EXTRAIT FOURNI:

Prolongez l’été avec dix romans africains à (re)découvrir

Août bat son plein : certains rentrent, d’autres prennent enfin la route des vacances, et pour beaucoup, l’été se prolonge jusqu’à septembre, entre beaux jours et envies d’ailleurs. Que votre transat soit posé sur une plage, un balcon, ou dans un coin de jardin, voici dix romans africains contemporains à glisser dans vos bagages. Dix invitations à l’évasion, à la découverte, et à prolonger la saison sous le signe de la lecture.

1- La plus secrète mémoire des hommes – Mohamed Mbougar Sarr

Ce roman magistral débute à Paris, où Diégane Latyr Faye, un jeune écrivain sénégalais, découvre un roman oublié publié en 1938 par T.C. Elimane, surnommé le « Rimbaud nègre », mystérieusement disparu après avoir été accusé de plagiat. Intrigué, Diégane se lance dans une enquête littéraire qui le conduit du Sénégal à la France, puis jusqu’en Argentine, à la poursuite des traces effacées d’Elimane et de la vérité sur son destin.

 

À travers cette quête, Mohamed Mbougar Sarr explore la filiation littéraire, les silences de l’histoire, les rapports complexes entre Afrique et Occident, et les questions universelles de l’exil, de la création et de la mémoire. Roman foisonnant, hommage à la littérature et à la liberté d’inventer, La plus secrète mémoire des hommes a remporté le prix Goncourt 2021, consacrant une voix majeure du continent africain.

MATÉRIEL FOURNI:
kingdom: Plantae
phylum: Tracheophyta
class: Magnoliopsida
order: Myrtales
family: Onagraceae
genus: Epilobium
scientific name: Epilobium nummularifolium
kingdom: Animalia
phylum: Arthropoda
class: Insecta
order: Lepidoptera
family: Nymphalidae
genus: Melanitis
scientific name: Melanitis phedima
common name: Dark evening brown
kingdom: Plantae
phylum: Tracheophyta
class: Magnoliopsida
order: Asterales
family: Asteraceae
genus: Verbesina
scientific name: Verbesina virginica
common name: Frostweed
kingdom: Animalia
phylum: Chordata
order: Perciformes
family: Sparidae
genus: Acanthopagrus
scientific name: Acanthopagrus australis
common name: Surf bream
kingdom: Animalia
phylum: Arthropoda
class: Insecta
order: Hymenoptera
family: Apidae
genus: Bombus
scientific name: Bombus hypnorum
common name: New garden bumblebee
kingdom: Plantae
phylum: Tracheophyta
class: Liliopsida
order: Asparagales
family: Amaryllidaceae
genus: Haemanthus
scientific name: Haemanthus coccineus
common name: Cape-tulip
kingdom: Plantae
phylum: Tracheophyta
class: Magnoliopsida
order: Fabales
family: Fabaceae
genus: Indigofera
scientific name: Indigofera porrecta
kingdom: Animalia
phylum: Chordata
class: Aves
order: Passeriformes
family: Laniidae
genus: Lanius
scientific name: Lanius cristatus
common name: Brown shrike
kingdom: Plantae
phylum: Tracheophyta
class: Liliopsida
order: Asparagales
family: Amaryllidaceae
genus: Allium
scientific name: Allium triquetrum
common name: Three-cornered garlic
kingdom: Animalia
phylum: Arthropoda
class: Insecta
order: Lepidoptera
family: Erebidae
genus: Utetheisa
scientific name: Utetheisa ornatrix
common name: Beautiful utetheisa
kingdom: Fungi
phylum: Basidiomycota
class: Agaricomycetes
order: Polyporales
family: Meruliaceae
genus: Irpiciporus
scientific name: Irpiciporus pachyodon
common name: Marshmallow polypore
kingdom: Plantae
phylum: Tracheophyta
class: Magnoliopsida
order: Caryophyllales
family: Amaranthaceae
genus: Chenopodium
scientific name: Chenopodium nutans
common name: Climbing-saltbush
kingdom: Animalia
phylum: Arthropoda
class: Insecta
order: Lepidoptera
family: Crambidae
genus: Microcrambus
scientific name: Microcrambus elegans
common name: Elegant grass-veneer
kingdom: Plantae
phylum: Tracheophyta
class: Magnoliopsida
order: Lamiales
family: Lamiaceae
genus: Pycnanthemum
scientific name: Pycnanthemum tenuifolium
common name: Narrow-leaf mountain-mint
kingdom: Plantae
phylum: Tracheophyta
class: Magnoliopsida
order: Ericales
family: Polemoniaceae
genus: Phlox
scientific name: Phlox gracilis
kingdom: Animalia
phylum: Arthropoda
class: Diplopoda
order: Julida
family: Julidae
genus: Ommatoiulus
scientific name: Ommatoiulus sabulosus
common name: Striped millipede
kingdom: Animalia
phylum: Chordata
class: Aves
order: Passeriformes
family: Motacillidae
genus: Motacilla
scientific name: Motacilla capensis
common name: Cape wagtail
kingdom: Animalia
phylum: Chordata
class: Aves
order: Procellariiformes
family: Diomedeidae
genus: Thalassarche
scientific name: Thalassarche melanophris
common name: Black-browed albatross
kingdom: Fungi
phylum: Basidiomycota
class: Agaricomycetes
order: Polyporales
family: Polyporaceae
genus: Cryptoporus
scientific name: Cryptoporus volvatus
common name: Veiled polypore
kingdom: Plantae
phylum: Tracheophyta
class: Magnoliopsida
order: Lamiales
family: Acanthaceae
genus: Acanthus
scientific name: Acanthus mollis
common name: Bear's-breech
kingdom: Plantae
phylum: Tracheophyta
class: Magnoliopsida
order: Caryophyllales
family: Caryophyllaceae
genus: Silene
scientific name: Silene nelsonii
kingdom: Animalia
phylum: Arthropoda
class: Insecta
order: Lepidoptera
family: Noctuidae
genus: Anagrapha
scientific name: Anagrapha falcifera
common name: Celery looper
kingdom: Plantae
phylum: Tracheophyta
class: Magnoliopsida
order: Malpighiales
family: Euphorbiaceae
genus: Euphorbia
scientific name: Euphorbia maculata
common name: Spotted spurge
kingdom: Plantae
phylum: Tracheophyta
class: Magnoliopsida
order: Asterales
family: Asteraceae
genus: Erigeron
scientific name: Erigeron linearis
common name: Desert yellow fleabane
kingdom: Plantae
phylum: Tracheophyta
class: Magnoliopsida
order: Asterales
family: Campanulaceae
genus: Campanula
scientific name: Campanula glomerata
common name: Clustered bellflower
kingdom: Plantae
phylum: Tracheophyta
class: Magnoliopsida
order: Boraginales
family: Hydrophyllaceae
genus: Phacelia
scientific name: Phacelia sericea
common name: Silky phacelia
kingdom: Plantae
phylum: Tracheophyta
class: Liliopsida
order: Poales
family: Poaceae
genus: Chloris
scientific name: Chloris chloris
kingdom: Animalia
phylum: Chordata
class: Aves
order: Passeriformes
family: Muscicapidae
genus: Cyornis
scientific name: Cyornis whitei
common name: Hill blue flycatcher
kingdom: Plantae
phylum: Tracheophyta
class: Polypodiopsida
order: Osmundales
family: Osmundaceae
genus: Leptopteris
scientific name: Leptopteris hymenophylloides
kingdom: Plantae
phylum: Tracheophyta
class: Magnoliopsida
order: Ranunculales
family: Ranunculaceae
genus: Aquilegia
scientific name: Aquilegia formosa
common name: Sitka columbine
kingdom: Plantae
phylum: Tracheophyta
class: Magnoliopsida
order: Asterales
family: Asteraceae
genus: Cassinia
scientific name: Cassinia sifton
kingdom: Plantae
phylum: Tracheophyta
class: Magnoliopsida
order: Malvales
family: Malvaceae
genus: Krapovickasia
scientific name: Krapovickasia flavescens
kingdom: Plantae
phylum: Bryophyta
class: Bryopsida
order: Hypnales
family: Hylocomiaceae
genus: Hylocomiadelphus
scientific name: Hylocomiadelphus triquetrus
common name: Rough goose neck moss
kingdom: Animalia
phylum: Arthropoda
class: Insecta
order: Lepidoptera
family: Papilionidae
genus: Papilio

CONSIGNE ÉCRITE A: Reproduisez fidèlement, dans l'article sur les romans africains, le passage qui s'ouvre sur les mots contenant « À travers cette » et se clôt sur « du continent africain. ».
CONSIGNE ÉCRITE B: D'après l'article sur les romans africains, quel prix littéraire La plus secrète mémoire des hommes a-t-il remporté ?
Les items proviennent d'une source distincte de l'article.

RÉPONSE ATTENDUE A:
À travers cette quête, Mohamed Mbougar Sarr explore la filiation littéraire, les silences de l’histoire, les rapports complexes entre Afrique et Occident, et les questions universelles de l’exil, de la création et de la mémoire. Roman foisonnant, hommage à la littérature et à la liberté d’inventer, La plus secrète mémoire des hommes a remporté le prix Goncourt 2021, consacrant une voix majeure du continent africain.

RÉPONSE ATTENDUE B: Le prix Goncourt 2021.